As before, we used github to hold these discussions in a public forum, and at the time of this writing we are on version 1.2.4 of our UDD. The next step has been obtaining records from partner institutions and transforming them so that they fit this data model, and then loading them into the learning records warehouse from which they can be accessed via an API.

An overview diagram of Jisc's Universal Data Definition for learning analytics

I mentioned that this has all so far been for HE, but we are making good progress with expanding this data model to include the kinds of data held in student systems by FE institutions.

an 'Activity Pulse' visualisation of learning analytics data

Now that we have both VLE and student records data in the warehouse, we are ready to go with the components further along in our architecture — although the warehouse is a powerful tool in and of itself and it is an interesting step to look at what kinds of visualisations are possible just by combining the raw data from the two types of system. We recently ran a hackathon at the LAK ’16 conference in which we invited people to participate and produce visualisations from a dummy dataset held by the ‘University of Jisc’, and we were satisfied that it is possible to produce meaningful insights before we reach the machine learning step.
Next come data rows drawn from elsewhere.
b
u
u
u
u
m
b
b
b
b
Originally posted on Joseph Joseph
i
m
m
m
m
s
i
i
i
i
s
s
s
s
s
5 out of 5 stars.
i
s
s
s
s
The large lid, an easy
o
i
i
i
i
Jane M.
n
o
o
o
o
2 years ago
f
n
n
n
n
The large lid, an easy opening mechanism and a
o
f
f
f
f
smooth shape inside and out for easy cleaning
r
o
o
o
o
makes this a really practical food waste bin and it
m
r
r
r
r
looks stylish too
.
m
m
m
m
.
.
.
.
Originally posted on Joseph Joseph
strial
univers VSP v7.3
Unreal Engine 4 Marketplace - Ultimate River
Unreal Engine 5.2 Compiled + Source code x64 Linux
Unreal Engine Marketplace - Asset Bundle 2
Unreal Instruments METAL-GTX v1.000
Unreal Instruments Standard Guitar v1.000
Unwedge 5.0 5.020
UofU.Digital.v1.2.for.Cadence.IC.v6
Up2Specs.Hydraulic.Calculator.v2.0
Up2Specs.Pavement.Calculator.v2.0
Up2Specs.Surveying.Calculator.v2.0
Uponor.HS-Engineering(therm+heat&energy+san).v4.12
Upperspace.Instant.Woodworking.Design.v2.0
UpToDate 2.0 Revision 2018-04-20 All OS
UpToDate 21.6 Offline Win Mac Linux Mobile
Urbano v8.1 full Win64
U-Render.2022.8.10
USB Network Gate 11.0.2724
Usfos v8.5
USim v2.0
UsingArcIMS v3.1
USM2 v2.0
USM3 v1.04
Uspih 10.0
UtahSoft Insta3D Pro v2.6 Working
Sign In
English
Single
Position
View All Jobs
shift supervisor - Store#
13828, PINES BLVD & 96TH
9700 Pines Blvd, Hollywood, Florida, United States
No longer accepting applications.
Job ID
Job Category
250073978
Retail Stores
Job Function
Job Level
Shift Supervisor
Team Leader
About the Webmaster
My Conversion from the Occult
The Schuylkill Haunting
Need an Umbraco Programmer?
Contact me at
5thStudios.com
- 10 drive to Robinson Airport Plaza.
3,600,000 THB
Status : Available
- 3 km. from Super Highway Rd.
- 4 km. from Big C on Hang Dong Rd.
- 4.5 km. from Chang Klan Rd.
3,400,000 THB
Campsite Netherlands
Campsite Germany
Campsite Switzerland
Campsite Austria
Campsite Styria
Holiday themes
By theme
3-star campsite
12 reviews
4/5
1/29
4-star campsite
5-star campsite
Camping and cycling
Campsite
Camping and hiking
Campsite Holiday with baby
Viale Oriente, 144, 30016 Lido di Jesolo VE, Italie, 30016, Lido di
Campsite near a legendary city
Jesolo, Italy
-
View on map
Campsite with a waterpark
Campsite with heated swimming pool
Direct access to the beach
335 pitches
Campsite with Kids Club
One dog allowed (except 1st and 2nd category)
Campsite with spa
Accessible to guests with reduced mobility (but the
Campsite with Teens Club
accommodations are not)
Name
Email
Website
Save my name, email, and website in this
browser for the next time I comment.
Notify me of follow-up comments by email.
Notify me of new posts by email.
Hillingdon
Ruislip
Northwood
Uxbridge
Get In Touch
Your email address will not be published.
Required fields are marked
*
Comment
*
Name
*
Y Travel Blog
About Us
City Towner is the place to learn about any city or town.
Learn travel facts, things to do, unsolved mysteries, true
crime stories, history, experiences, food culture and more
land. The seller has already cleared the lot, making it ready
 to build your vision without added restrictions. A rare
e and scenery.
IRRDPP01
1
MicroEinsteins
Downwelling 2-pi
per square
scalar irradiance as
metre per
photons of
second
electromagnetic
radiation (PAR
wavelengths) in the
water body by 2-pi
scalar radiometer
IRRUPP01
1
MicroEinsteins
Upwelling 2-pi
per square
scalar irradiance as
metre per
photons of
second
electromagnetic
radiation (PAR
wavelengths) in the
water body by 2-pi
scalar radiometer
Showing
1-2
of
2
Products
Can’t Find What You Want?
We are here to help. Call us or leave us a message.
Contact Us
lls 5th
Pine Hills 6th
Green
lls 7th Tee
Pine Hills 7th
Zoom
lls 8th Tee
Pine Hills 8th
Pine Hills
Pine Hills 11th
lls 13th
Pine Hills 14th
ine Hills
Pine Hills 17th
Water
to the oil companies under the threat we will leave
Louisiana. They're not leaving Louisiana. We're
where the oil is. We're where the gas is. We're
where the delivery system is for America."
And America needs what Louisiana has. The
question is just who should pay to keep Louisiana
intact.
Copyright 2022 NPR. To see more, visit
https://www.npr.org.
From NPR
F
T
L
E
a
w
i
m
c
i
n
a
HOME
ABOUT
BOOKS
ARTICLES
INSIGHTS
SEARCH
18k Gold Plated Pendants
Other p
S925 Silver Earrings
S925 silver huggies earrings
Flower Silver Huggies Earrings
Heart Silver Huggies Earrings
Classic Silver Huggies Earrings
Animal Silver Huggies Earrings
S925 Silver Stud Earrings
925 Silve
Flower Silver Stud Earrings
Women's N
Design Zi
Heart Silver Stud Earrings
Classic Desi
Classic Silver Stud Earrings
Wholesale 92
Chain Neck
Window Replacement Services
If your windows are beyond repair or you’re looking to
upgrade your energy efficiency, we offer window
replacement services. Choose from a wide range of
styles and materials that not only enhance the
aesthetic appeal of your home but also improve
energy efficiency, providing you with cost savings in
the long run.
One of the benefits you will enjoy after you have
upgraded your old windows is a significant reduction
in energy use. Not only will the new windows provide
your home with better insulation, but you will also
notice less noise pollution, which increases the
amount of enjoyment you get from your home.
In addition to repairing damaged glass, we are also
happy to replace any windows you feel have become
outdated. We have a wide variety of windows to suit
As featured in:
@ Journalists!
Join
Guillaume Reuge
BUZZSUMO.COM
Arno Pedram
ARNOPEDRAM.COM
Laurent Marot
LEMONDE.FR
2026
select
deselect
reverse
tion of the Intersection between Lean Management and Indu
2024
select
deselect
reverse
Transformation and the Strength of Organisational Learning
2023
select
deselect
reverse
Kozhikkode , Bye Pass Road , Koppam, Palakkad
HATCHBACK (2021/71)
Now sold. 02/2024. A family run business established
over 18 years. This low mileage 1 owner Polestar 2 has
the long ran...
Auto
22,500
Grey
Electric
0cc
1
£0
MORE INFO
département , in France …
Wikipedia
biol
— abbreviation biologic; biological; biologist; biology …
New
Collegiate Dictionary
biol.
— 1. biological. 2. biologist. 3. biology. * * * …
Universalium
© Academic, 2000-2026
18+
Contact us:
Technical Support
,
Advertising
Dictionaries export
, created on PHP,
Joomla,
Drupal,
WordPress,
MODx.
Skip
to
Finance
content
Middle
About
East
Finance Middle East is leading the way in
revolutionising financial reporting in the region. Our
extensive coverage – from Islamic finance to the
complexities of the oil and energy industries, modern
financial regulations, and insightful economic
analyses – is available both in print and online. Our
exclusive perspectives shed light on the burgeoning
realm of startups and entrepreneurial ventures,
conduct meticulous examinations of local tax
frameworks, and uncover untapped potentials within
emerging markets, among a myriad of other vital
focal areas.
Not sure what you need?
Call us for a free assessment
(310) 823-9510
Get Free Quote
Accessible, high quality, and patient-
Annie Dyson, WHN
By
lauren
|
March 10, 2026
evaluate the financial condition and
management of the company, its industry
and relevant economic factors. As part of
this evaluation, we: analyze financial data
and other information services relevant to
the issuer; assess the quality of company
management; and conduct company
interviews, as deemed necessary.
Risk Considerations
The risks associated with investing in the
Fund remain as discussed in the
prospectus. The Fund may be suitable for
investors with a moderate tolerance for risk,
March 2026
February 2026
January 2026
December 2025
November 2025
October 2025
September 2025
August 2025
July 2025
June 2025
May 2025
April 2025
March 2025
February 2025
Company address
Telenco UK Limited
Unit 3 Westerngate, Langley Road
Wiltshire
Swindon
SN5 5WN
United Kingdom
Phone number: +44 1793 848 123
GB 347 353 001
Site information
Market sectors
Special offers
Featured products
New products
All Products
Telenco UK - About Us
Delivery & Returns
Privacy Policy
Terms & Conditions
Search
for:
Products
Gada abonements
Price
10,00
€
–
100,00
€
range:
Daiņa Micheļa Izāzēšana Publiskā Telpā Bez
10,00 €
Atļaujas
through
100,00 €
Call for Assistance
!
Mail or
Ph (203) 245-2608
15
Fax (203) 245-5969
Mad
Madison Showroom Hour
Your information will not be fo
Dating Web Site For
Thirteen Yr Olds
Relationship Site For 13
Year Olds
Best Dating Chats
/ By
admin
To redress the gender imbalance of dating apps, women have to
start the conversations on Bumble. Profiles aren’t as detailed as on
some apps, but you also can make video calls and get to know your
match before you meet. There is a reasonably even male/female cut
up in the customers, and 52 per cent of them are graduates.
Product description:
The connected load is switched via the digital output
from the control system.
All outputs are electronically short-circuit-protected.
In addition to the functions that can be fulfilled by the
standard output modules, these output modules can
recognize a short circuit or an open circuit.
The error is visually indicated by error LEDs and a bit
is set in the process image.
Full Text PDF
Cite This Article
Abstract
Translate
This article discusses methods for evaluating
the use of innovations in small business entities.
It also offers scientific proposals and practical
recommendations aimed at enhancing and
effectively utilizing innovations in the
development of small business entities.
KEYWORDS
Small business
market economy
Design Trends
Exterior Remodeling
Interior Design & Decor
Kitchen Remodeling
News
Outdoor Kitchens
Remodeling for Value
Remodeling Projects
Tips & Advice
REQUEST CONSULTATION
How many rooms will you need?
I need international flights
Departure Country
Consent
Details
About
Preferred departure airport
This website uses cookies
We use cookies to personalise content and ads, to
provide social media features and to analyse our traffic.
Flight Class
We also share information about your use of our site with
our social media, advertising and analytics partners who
To facilitate the hackathon session, I came up with a list of sample queries which could be used to explore the data in the warehouse, some of which were derived from real queries we had prototyped for use in drawing visualisations such as the ones found in our student app.

Student App Engagement graph

For example, issuing

http://jisc.learninglocker.net/api/v1/statements/aggregate?pipeline=[{"$match":{ }}, {"$group":{"_id":{"student":"$statement.actor.name"},"count":{ "$sum":1 }}}, {"$sort": {"count": -1}}, {"$limit": 20}]

will return the top 20 users by amount of activity statements, something like this (although for brevity there are only three users total in the sample dataset I ran the query against)

{
  "result": [
    {
      "_id": {
        "student": "madmin"
      },
      "count": 38
    },
    {
      "_id": {
        "student": "300"
      },
      "count": 12
    },
    {
      "_id": {
        "student": "92358969"
      },
      "count": 2
    }
  ],
  "ok": 1,
  "$gleStats": {
    "lastOpTime": {
      "sec": 0,
      "inc": 0
    },
    "electionId": {
      "$id": "576d8f82be4701f6cc85074b"
    }
  }
}

This seemed like such a useful toolkit that we’re expanding it into something institutions might use as a Data Explorer, which will help them to look through and understand their data once it is uploaded to a learning records warehouse, and offer them some off-the-shelf visualisations to show back at base.

Finally, as I mentioned at the beginning, we started off with VLEs, moved on to student records, but we’re now looking to extend our xAPI VLE approach to library data — watch this space for a future blog post about bringing Library systems into our solution!